(Dataset records)
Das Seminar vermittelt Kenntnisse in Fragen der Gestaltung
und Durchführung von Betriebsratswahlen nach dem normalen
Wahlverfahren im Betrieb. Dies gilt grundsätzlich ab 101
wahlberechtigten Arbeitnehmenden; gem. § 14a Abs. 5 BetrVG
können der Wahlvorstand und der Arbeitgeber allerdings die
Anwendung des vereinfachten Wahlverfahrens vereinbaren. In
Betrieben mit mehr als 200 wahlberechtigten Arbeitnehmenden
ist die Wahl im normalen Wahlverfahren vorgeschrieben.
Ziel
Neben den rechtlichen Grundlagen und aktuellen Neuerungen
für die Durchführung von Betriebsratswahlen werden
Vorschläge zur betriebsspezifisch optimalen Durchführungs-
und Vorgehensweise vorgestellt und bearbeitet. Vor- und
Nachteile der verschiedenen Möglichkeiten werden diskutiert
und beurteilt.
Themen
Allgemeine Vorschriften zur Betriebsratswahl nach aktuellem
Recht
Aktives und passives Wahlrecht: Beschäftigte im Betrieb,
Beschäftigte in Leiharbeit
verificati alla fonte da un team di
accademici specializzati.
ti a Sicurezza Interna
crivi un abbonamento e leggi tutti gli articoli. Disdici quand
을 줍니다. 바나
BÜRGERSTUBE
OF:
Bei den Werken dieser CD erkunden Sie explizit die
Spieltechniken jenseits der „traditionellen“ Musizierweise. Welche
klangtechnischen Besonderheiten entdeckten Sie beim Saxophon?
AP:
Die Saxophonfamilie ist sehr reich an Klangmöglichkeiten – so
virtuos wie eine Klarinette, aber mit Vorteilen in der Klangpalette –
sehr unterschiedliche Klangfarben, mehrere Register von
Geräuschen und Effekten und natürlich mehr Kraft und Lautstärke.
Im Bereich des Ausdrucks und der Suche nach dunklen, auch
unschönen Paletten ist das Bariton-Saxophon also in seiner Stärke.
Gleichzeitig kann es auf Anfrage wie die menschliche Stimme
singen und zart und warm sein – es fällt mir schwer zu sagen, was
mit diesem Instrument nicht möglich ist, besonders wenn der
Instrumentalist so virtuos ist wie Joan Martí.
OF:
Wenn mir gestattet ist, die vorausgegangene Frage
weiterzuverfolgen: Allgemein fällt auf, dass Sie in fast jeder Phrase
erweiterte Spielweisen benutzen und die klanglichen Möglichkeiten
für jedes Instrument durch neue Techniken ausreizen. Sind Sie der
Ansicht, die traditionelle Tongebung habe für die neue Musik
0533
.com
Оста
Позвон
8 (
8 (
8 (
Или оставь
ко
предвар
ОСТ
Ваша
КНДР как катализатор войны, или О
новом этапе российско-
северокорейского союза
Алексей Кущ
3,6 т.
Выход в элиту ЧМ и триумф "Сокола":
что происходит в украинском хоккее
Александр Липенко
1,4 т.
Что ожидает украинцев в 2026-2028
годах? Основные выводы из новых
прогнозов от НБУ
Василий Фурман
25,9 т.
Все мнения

(Activity)
Lines containing the word "Beschäftigte" are to be pulled from the records and copied.

(Response to the task)
Aktives und passives Wahlrecht: Beschäftigte im Betrieb,
Beschäftigte in Leiharbeit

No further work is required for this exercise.